Problems to solve:
1. Answer these about the text on Adams's letter concerning Voltaire:
(a) In what year did Adams write the letter?
(b) To what did Adams compare the Romans and their Empire when set beside the Jews?
(c) On what date was the discourse at the Synagogue K. K. Shearith Israel delivered?
2. Reproduce the text on Adams's letter concerning Voltaire from "In an 1808 letter" up to and including "Jewish Historical Society.", substituting "trinket" for "Bauble".

Text shown:
****************
In an 1808 letter criticizing the depiction of Jews by the French Enlightenment philosopher Voltaire, Adams expressed his respect for ancient Jewry. Adams wrote of Voltaire, “How is it possible [that he] should represent the Hebrews in such a contemptible light? They are the most glorious nation that ever inhabited this Earth. The Romans and their Empire were but a Bauble in comparison of the Jews. They have given religion to three quarters of the Globe and have influenced the affairs of Mankind more, and more happily, than any other Nation ancient or modern.”

Mordecai M. Noah, Discourse, Delivered at the Consecration of the Synagogue K. K. Shearith Israel, April 17, 1818. Courtesy of American Jewish Historical Society.
****************
Excerpted records:
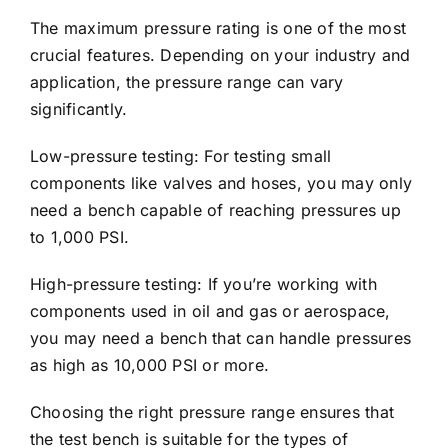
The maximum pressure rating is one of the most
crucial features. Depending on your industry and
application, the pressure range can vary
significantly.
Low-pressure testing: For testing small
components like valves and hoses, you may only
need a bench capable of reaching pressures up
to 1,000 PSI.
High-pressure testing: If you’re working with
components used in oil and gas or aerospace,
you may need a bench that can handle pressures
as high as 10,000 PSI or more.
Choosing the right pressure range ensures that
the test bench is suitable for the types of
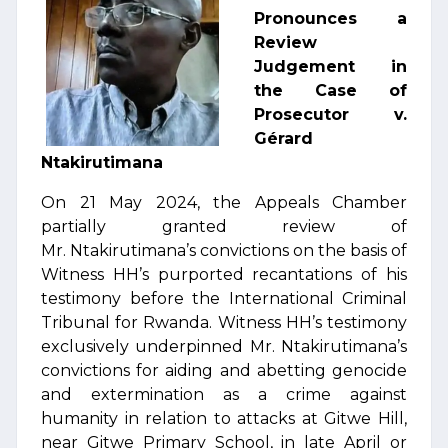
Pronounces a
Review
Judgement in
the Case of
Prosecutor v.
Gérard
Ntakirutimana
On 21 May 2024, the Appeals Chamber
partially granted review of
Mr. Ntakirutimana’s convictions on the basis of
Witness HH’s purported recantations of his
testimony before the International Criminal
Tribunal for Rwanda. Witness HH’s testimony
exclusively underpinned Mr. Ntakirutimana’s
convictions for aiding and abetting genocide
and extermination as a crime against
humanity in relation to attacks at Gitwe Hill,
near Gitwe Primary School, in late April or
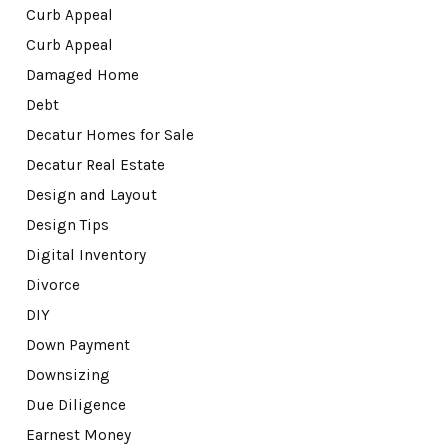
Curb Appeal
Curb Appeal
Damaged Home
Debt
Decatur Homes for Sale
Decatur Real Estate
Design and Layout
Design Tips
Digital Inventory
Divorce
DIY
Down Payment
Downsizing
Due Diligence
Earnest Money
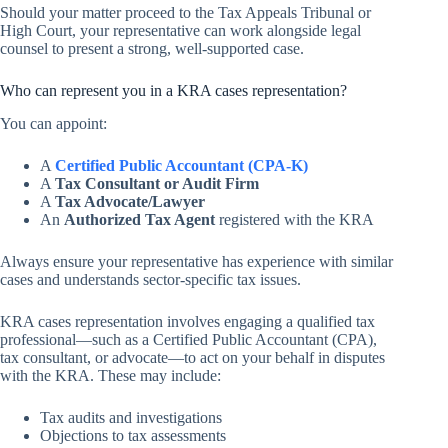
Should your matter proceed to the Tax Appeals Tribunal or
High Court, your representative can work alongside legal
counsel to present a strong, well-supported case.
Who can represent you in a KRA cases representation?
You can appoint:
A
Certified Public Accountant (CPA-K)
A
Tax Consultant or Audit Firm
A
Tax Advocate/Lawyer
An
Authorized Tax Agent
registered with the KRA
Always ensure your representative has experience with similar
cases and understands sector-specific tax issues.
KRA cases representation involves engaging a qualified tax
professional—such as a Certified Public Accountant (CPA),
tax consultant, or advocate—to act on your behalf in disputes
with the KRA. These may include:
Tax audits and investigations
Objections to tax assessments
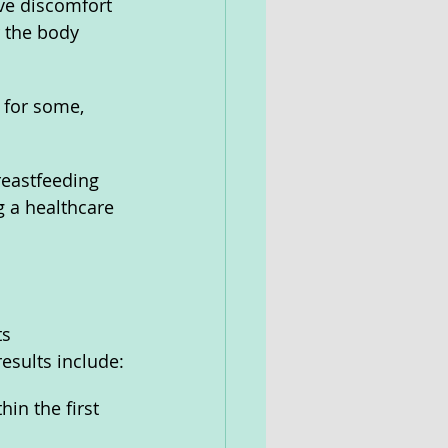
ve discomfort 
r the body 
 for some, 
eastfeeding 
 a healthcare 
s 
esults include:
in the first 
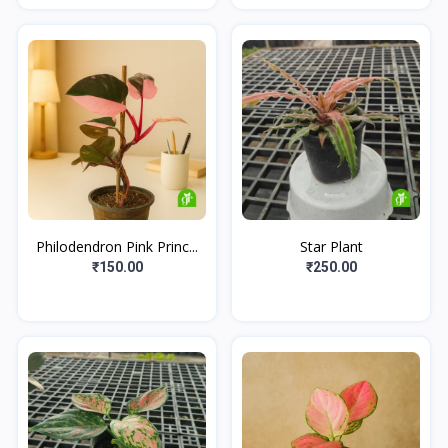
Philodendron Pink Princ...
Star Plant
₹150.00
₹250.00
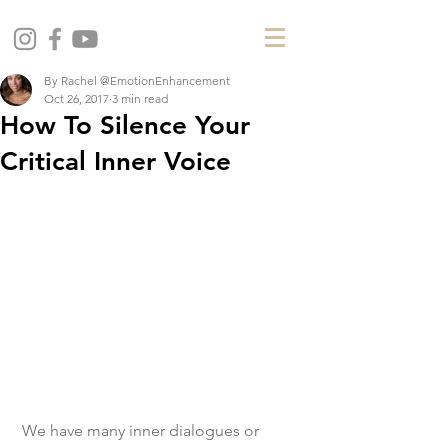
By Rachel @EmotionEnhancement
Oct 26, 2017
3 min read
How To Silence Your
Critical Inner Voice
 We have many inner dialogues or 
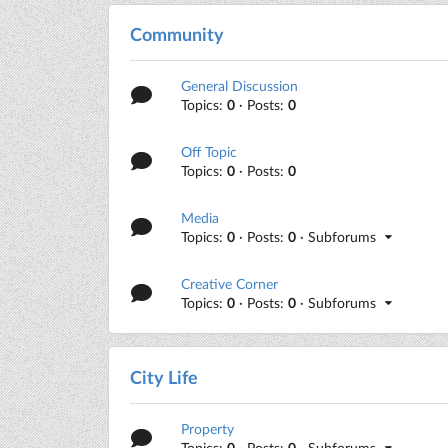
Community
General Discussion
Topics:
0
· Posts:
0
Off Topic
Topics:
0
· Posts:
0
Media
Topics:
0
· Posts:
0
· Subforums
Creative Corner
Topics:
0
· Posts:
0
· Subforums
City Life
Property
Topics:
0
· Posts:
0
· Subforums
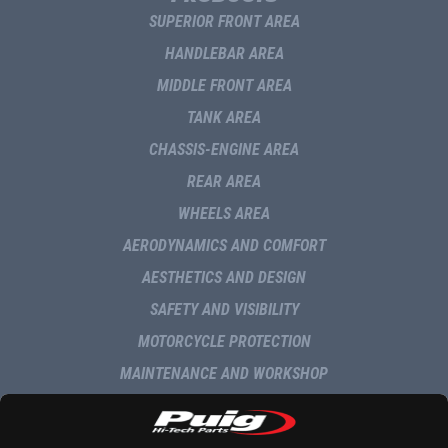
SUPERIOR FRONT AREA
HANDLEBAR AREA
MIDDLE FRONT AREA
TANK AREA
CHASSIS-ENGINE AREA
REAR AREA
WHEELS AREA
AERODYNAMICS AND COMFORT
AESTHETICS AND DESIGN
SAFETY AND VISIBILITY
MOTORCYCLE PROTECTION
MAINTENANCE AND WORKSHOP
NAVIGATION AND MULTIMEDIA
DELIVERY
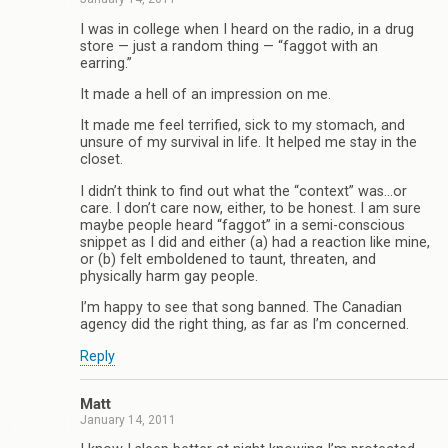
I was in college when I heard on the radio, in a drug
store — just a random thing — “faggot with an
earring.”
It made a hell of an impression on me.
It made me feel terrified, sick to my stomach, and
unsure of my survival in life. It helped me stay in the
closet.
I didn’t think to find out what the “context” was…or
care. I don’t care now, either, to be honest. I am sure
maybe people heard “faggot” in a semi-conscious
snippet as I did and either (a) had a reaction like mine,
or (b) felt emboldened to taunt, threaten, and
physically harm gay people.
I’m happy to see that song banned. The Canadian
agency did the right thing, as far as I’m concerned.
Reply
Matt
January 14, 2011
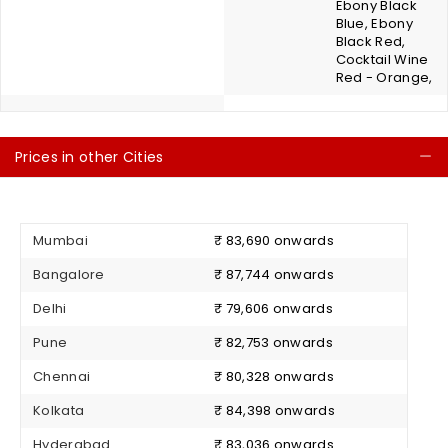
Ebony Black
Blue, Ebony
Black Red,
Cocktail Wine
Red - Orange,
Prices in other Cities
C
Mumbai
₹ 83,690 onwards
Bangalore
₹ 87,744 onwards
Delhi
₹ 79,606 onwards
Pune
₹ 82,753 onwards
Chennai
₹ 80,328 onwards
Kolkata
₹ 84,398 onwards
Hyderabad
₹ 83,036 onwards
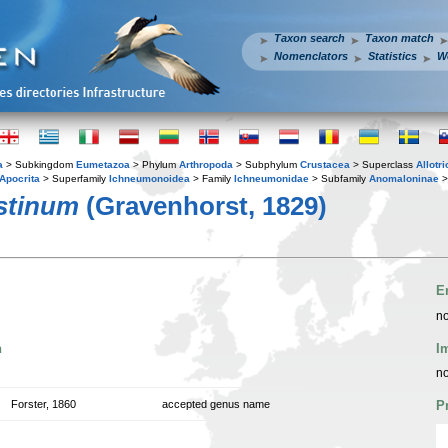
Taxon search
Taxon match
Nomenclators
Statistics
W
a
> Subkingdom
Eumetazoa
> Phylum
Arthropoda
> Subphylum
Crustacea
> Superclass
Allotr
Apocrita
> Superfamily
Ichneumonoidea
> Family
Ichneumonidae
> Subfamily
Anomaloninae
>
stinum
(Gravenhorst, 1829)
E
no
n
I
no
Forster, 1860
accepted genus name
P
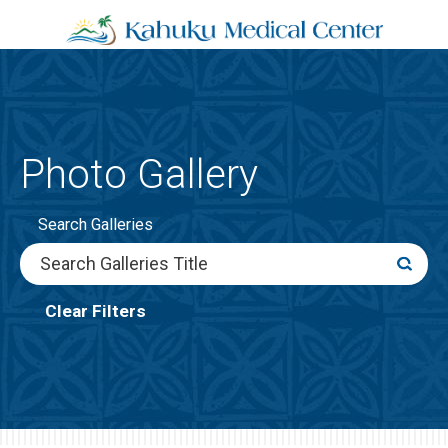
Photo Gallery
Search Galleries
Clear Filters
****************
Exercise answers:
1.
(a) 1808
(b) A bauble
(c) April 17, 1818

2.
In an 1808 letter criticizing the depiction of Jews by the French Enlightenment philosopher Voltaire, Adams expressed his respect for ancient Jewry. Adams wrote of Voltaire, “How is it possible [that he] should represent the Hebrews in such a contemptible light? They are the most glorious nation that ever inhabited this Earth. The Romans and their Empire were but a trinket in comparison of the Jews. They have given religion to three quarters of the Globe and have influenced the affairs of Mankind more, and more happily, than any other Nation ancient or modern.”

Mordecai M. Noah, Discourse, Delivered at the Consecration of the Synagogue K. K. Shearith Israel, April 17, 1818. Courtesy of American Jewish Historical Society.